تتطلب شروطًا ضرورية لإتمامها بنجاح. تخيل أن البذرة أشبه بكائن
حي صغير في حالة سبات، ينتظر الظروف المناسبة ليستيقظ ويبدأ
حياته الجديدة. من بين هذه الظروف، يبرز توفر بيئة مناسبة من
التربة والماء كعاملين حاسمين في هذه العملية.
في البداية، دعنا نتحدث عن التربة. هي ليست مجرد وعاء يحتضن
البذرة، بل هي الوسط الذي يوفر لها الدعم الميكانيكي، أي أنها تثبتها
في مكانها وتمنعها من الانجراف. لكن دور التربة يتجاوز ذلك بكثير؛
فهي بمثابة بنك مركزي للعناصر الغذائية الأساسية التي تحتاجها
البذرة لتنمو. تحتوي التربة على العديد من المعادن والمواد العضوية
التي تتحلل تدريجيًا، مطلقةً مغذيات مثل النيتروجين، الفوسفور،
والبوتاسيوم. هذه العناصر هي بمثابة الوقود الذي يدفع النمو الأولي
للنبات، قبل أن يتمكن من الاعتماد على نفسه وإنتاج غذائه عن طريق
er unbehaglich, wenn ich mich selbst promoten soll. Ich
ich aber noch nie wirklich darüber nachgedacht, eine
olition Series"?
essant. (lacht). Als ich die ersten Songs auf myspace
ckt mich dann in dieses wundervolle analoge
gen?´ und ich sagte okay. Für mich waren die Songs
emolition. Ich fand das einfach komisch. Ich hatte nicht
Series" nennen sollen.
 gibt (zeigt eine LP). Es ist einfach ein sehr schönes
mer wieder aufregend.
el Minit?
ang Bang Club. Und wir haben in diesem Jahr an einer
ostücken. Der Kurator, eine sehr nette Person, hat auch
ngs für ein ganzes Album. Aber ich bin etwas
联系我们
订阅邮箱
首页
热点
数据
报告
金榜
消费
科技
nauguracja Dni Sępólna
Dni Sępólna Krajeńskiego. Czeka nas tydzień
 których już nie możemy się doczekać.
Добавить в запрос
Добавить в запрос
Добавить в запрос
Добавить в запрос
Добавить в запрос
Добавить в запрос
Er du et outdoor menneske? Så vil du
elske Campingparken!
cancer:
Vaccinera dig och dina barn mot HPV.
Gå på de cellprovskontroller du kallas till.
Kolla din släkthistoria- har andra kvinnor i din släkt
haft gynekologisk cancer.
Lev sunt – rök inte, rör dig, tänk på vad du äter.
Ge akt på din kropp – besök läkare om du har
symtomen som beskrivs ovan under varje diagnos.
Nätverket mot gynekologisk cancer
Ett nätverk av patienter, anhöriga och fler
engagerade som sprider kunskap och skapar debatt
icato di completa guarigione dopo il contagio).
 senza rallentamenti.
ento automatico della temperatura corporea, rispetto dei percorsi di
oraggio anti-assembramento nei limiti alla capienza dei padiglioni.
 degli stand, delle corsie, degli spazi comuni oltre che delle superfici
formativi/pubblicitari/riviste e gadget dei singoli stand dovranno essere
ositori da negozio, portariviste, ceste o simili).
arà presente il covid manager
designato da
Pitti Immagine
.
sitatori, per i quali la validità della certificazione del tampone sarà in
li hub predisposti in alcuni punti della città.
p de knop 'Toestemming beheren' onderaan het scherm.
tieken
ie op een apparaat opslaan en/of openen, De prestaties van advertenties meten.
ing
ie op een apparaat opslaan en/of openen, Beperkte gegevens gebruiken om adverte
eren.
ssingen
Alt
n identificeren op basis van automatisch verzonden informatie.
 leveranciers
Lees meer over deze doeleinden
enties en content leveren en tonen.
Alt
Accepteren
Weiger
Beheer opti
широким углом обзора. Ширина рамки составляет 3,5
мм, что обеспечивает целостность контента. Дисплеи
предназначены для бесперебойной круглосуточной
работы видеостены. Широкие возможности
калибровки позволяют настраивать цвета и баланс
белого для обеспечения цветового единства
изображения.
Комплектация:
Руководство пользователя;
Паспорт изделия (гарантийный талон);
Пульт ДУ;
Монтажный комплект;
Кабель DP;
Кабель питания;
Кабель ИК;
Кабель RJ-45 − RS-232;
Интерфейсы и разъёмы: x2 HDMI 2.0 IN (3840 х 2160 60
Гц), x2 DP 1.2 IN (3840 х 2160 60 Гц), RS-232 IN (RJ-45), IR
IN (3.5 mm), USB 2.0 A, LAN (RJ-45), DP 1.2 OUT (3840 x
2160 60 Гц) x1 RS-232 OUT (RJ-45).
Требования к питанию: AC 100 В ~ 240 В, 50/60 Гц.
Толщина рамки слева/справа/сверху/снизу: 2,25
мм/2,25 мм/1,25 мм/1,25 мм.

# Exercise aim
Please copy each line of the entries in which the word "البذرة" shows up.

# Result of this task
تتطلب شروطًا ضرورية لإتمامها بنجاح. تخيل أن البذرة أشبه بكائن
البذرة، بل هي الوسط الذي يوفر لها الدعم الميكانيكي، أي أنها تثبتها
البذرة لتنمو. تحتوي التربة على العديد من المعادن والمواد العضوية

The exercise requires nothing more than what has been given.